Darüber hinaus spielt die Ernährung im Alter von über 80 Jahren nicht nur eine physiologische, sondern auch eine psychosoziale Rolle. Gemeinsame Mahlzeiten können die soziale Interaktion fördern und so zu einem besseren Wohlbefinden beitragen.

Unsplash

Ein neues Kapitel, kein letztes

Im Gesamtbild wird deutlich, dass „gutes Altern“ weder durch eine einzige Zauberformel noch durch genetisches Glück zu erreichen ist. Es hängt vielmehr davon ab, wie eng Sinngebung, Beziehungen, Bewegung und Ernährung miteinander verknüpft sind und wie sie gemeinsam ein inneres Unterstützungssystem bilden.

Es ist bemerkenswert, wie stark die durchschnittliche Lebenserwartung im letzten Jahrhundert gestiegen ist, da Menschen in ihren Achtzigern und Neunzigern immer häufiger anzutreffen sind. Dennoch ist ein langes Leben nicht gleichbedeutend mit Glück und Wohlbefinden.
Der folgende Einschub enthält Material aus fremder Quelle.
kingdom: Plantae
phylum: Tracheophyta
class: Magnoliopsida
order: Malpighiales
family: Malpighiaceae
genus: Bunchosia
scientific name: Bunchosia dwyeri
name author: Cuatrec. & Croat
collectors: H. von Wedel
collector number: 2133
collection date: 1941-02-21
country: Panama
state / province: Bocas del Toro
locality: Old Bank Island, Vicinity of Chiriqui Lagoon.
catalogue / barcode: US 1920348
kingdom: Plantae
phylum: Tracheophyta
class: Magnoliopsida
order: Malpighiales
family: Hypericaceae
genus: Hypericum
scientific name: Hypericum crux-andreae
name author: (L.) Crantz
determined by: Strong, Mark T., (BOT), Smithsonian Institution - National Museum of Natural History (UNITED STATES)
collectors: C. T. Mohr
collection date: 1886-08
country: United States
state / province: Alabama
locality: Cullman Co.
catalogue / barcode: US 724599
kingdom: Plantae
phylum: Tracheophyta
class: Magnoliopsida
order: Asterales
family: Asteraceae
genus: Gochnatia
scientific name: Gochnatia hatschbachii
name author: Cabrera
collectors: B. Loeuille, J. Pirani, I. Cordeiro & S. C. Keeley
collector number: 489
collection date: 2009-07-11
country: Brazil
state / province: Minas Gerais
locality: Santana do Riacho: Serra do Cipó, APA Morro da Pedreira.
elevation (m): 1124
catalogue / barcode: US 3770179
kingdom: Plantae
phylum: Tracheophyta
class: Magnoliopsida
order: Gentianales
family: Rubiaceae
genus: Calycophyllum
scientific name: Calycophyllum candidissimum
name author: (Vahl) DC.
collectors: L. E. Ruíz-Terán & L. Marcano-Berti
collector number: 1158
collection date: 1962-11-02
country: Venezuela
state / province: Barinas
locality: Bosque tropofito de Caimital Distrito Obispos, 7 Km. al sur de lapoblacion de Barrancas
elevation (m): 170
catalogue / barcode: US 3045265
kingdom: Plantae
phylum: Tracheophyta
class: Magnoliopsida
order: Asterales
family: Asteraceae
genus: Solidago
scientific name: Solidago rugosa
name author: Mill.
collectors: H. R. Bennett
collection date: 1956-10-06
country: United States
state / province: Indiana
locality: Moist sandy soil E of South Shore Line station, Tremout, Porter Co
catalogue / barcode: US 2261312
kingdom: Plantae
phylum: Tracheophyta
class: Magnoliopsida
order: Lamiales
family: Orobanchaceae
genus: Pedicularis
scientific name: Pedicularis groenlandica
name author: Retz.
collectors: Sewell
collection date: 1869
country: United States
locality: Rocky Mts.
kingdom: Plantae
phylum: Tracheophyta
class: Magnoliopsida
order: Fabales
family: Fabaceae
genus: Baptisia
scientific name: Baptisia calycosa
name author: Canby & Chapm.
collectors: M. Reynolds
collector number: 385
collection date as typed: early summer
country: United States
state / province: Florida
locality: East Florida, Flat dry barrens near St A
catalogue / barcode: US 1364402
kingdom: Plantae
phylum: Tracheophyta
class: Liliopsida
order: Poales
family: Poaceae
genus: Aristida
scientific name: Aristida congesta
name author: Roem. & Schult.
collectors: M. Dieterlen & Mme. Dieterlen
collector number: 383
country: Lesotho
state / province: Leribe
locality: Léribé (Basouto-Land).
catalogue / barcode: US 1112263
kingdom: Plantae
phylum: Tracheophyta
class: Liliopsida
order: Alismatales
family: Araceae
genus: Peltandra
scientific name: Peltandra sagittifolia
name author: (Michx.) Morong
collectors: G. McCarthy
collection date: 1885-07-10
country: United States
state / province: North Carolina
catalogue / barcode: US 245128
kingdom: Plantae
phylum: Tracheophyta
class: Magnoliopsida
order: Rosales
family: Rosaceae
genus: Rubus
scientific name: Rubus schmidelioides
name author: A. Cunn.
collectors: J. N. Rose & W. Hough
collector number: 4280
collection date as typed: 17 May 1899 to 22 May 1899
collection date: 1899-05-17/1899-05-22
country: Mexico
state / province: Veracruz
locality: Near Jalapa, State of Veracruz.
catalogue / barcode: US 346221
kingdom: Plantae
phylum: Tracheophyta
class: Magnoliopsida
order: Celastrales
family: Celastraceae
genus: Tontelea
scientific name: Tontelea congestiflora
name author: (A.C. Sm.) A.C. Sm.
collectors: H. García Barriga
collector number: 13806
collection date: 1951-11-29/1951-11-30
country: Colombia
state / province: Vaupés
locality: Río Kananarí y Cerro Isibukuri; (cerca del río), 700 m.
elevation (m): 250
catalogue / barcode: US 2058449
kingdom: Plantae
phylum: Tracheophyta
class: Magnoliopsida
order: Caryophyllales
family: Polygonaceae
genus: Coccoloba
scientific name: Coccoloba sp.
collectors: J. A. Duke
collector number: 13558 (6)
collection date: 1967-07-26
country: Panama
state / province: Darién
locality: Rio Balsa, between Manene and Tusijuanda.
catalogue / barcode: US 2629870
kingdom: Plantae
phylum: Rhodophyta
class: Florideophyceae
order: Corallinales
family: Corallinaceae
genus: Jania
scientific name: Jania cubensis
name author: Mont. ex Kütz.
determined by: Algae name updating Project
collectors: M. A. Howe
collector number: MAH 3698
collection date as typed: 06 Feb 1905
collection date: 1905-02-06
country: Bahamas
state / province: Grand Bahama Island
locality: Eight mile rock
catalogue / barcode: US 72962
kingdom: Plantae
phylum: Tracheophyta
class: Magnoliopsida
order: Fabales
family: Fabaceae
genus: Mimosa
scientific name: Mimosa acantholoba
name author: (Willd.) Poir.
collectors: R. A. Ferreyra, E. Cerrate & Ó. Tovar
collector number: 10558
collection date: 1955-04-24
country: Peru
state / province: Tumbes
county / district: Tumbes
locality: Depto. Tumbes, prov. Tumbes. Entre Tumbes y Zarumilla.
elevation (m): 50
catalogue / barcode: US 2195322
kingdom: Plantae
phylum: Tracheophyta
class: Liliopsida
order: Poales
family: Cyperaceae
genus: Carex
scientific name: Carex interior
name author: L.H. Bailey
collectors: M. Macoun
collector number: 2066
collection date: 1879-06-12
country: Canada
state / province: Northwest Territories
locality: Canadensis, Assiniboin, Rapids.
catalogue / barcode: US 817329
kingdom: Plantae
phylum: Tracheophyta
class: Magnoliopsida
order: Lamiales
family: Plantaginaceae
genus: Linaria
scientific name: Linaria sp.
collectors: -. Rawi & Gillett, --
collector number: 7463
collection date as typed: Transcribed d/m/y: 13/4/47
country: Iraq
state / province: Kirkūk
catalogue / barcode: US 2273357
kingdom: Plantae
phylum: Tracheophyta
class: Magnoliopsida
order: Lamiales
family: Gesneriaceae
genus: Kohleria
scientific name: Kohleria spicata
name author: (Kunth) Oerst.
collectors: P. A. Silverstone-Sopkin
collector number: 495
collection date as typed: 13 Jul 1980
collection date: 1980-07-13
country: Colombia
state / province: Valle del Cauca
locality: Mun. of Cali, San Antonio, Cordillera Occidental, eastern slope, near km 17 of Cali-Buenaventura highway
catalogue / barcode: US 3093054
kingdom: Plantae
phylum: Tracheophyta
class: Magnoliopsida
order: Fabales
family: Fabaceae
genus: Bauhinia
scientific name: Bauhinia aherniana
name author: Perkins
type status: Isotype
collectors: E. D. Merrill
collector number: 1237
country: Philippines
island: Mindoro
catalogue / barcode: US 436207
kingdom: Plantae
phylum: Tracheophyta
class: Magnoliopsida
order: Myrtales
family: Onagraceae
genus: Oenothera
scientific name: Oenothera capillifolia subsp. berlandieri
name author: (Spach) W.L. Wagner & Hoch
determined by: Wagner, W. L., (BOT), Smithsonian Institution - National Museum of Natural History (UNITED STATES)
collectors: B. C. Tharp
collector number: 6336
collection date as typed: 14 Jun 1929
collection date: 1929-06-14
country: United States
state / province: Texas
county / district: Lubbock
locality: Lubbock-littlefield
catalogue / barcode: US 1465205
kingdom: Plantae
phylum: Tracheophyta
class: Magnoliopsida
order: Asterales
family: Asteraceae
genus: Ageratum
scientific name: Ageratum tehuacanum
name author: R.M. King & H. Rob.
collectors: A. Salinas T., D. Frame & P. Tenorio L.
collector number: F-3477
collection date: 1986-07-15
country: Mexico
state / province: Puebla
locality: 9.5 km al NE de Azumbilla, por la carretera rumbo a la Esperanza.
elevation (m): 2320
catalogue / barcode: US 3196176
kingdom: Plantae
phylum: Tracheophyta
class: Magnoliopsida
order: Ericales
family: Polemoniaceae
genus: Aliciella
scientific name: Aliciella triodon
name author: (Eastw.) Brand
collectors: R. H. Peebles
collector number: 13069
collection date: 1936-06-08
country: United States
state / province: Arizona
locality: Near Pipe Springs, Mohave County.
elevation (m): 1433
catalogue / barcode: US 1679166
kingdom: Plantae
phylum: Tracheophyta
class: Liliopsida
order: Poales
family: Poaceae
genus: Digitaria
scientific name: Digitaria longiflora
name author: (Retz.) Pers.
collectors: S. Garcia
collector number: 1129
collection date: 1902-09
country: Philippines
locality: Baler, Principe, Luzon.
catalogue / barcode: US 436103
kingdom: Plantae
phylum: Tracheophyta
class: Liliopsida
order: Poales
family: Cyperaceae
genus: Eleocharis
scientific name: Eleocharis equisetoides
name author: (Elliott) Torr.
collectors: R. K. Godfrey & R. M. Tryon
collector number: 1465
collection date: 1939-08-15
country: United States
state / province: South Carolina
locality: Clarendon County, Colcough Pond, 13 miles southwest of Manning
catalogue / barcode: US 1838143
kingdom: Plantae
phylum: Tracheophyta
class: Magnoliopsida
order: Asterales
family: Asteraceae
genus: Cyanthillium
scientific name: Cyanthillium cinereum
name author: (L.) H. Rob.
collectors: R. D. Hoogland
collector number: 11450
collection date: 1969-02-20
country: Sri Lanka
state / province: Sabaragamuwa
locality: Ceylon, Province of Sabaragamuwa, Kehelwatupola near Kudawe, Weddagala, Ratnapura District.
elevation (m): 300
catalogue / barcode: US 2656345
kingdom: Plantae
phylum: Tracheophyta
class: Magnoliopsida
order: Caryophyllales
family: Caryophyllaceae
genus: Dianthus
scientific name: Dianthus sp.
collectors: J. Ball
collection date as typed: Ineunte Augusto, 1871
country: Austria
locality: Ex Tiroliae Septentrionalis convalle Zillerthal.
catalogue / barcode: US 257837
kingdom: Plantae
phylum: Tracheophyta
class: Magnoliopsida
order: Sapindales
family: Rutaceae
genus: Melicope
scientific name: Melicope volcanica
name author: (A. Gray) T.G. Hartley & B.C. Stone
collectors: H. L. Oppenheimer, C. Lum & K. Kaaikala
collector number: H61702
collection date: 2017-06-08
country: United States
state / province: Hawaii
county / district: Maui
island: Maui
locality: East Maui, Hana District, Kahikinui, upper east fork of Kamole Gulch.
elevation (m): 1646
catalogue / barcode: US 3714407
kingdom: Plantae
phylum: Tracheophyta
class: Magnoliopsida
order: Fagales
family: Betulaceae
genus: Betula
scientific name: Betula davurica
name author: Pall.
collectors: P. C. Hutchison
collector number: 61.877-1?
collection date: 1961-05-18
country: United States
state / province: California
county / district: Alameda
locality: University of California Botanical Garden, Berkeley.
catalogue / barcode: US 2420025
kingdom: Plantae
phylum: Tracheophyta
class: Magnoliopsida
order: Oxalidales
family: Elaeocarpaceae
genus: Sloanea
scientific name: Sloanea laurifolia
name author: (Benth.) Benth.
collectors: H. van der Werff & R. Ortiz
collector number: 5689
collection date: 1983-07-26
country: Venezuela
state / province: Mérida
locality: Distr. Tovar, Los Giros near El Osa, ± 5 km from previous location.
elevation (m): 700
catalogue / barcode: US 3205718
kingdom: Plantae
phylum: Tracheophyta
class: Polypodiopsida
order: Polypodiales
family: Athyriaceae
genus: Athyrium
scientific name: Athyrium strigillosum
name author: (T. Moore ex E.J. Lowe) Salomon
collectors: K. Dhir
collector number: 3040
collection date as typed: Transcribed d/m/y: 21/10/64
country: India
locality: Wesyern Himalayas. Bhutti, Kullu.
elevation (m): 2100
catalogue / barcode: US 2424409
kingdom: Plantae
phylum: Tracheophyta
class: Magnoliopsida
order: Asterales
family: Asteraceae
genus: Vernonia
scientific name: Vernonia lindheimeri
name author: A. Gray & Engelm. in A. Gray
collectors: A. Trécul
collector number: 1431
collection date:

Der Unterschied zwischen denen, die im Alter aktiv und gesund bleiben, und denen, deren körperliche Aktivität und soziale Kontakte eingeschränkt sind, kann beträchtlich sein.

Und noch einmal: Es hat nichts mit dem Gesundheitswesen oder Apotheken zu tun.

Schließlich ist es durchaus möglich, sich auch mit achtzig Jahren weiterzuentwickeln, am Leben interessiert zu bleiben und enge Beziehungen zu pflegen. Achtzig Jahre sind das Ergebnis harter Arbeit und wertvoller Erfahrungen aus vielen Jahren; dennoch ist es ein ganz neues Kapitel im Leben, voller Herausforderungen und Chancen. Das Leben verlangsamt sich in diesem Alter, da man nicht mehr den hektischen Lebensstil des mittleren Alters führen kann. In dieser Phase kann man Freude an den kleinen Dingen finden – an einem guten Essen oder einem langen Gespräch mit den Verwandten.